As the only daughter I took it upon myself to step into her shoes and care for my family, but behind closed doors I was falling apart, and ignoring my grief and putting on a brave face meant I fell into a downward spiral of depression.
Nearly six years later, I am now a much stronger person and have learned a lot about myself. Her passing has also inspired me to do things I never otherwise would have done such as quitting my UK job, travelling the world and moving to Australia.
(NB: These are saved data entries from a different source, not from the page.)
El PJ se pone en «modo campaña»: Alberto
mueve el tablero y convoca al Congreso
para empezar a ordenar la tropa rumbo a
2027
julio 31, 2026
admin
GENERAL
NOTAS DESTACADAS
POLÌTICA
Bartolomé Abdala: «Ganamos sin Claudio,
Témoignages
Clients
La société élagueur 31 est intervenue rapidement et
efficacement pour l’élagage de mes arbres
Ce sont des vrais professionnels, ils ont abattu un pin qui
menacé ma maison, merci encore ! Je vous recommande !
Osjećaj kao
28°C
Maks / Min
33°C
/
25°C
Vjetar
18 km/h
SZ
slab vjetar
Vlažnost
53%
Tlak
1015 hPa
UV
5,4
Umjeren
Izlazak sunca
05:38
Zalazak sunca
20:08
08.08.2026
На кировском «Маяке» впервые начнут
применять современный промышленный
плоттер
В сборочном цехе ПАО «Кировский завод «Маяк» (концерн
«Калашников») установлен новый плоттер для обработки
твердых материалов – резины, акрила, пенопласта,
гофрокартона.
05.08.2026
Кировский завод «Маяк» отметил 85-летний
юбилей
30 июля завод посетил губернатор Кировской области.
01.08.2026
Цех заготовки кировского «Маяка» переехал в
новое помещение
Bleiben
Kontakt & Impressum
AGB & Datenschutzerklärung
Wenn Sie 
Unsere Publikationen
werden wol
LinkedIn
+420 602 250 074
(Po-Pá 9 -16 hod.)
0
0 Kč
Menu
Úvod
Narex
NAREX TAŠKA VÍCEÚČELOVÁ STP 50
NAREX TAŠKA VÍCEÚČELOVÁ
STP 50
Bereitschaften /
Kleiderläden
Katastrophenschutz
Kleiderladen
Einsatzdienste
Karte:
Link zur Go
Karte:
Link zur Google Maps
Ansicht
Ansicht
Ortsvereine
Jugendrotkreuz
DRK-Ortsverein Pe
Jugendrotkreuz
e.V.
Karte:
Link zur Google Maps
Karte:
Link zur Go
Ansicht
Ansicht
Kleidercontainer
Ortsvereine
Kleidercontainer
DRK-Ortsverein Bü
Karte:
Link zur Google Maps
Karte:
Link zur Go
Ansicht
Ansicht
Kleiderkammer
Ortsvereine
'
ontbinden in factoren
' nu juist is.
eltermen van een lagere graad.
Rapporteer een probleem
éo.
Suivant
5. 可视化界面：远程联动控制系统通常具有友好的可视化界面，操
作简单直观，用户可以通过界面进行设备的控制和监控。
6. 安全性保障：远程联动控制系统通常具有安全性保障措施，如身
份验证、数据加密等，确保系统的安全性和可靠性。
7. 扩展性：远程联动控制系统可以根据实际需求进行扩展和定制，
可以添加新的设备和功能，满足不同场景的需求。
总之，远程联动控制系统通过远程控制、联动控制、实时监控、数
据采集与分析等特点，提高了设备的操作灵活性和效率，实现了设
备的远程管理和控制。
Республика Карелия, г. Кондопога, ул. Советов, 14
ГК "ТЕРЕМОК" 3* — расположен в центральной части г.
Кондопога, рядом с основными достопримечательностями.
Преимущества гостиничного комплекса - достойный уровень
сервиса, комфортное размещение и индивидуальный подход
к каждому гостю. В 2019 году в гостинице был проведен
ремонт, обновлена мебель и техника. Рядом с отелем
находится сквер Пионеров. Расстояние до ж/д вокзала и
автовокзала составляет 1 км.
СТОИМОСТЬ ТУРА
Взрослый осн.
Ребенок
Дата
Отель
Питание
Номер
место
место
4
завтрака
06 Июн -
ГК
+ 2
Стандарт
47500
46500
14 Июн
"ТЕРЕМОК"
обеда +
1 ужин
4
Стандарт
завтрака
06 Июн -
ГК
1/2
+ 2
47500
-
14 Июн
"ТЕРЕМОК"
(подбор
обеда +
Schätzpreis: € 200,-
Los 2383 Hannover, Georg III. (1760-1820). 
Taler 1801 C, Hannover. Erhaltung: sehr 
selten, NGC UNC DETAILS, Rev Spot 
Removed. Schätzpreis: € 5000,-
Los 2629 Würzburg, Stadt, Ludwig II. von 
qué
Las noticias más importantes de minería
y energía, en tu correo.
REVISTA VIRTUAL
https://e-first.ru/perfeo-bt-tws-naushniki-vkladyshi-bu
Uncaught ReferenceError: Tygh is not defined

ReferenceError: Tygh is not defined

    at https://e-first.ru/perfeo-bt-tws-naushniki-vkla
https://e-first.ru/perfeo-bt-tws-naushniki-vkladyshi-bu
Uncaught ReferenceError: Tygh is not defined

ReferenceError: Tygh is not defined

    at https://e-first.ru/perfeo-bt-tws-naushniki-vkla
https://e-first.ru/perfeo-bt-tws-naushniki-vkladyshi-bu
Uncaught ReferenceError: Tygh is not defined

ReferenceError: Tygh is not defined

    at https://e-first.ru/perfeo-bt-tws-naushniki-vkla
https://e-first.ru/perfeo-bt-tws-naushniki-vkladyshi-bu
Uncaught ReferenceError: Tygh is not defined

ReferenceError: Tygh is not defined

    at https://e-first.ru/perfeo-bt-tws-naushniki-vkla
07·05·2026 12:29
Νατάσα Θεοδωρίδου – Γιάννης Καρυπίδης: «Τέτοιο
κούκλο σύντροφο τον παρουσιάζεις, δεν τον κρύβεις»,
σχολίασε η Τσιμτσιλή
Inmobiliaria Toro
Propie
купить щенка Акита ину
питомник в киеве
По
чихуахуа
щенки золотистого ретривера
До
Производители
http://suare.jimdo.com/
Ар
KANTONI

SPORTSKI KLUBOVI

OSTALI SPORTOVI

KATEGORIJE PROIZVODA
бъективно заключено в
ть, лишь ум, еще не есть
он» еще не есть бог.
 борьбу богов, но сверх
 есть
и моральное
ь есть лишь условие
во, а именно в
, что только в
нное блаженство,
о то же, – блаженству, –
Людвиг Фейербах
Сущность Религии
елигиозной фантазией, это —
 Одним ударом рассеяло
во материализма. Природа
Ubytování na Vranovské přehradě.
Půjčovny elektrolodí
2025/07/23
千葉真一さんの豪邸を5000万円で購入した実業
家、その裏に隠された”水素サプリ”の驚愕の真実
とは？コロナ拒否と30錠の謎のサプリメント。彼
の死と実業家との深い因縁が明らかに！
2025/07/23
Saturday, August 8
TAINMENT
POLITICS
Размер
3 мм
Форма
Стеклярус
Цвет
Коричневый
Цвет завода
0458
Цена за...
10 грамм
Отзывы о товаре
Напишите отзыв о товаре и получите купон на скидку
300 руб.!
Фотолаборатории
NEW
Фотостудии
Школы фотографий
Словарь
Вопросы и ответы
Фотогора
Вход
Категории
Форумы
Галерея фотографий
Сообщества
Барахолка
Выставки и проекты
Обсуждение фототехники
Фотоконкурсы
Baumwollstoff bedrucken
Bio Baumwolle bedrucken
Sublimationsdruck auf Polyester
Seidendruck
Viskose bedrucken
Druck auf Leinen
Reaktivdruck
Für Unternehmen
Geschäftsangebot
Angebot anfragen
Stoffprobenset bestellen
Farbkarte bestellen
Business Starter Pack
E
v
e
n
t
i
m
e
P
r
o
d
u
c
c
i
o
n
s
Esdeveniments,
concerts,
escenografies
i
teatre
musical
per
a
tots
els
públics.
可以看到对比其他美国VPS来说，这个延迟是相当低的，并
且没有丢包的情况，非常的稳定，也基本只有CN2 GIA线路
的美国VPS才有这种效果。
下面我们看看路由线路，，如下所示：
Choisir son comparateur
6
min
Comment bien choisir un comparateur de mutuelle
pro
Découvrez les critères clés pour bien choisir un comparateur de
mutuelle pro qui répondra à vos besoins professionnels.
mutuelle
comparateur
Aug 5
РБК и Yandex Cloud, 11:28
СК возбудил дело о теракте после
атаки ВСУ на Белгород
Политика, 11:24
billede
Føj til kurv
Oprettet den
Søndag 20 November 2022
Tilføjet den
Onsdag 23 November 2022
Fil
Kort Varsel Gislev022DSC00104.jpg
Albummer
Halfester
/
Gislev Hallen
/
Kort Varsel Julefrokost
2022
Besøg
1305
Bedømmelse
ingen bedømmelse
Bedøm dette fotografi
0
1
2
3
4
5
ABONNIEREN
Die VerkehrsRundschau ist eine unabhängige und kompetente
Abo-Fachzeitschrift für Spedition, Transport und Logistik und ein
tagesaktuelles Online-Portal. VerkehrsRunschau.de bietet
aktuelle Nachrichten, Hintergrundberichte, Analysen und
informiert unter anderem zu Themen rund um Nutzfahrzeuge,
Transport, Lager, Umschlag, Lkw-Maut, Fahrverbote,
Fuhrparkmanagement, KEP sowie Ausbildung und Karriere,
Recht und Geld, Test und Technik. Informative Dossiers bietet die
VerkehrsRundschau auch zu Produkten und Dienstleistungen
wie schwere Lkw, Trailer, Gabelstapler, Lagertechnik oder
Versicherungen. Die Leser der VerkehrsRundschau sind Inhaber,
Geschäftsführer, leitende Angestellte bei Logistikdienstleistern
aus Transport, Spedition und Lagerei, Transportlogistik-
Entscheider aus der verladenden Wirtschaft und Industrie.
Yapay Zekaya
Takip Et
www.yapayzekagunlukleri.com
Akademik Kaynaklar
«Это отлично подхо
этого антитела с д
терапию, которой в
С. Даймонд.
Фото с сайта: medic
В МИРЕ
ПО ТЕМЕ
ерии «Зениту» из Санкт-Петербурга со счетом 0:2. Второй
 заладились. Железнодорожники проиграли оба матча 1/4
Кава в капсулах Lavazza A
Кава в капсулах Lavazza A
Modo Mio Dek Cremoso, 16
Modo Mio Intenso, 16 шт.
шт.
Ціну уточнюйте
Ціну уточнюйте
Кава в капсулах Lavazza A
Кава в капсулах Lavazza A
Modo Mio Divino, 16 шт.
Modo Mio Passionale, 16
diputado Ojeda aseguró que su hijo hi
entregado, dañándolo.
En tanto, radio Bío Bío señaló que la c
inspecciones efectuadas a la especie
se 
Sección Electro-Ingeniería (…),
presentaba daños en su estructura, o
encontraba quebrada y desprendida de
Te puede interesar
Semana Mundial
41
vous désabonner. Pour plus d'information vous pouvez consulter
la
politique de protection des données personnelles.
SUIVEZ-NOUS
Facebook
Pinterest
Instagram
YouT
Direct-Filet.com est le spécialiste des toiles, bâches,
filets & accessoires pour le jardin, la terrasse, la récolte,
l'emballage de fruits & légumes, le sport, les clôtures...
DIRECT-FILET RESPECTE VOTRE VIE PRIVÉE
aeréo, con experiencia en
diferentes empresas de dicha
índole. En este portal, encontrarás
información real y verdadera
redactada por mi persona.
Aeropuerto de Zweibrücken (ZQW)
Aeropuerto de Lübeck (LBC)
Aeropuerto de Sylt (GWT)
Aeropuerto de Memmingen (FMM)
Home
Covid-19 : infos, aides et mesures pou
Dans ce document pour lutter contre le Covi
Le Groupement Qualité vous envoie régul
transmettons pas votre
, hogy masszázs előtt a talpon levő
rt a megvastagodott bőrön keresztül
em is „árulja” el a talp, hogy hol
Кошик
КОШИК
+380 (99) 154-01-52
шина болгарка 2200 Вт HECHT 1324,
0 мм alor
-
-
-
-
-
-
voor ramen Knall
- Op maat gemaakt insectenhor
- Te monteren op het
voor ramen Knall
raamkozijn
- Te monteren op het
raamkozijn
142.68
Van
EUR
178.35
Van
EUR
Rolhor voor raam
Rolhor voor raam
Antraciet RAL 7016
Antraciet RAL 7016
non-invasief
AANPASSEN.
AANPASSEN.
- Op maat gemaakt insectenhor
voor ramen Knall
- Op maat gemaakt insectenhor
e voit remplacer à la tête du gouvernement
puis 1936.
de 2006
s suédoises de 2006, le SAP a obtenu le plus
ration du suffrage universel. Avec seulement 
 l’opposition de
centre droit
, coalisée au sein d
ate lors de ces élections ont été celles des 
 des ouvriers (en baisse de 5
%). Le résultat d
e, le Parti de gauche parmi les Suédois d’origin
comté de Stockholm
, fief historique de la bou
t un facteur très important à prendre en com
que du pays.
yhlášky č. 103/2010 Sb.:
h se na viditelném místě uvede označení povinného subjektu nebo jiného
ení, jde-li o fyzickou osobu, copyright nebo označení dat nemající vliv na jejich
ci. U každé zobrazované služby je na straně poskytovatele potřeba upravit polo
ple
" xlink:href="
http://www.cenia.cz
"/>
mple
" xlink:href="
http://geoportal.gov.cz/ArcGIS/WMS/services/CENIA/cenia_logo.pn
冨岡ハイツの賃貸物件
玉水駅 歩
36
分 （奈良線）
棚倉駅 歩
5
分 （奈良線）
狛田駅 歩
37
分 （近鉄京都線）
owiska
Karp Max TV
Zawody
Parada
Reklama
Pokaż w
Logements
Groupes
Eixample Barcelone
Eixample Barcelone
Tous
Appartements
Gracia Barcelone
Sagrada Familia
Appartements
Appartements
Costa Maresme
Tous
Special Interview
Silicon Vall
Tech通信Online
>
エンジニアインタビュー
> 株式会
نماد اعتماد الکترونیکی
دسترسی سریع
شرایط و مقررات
Mum was in and out of Woking Hospice, as well as cared for at home, up until her death in 2012. She used to describe the staff as ‘angels’. They felt like friends to her and I remember her sharing lots of laughs with them. At one point she even strutted down the hospice corridor showing the staff her new outfit and shoes for a party she was going to the following weekend! They made her stay so comfortable and instead of feeling like a hospital mum felt like she was just in a second ‘home away from home’.
Soon after mum died my brother Damian had wristbands made to raise funds for the hospice, and my brother Adam did a silent fundraiser at work. My best friend Olivia also ran the London Marathon in 2016, with all proceeds going to the hospice.
I am now based in Sydney where I work as an entertainment journalist and recently wrote an article for Cosmopolitan, Australia, about losing mum. I hope it will help others, especially youngsters, who have to face the loss of a parent.
I have started to adopt mum’s zest for life by saying ‘yes’ to every opportunity, and it’s during those indescribable moments where I can feel her energy the most. It is still tough and unbearable at times, but I am grateful to have had those 21 amazing years with her than none at all.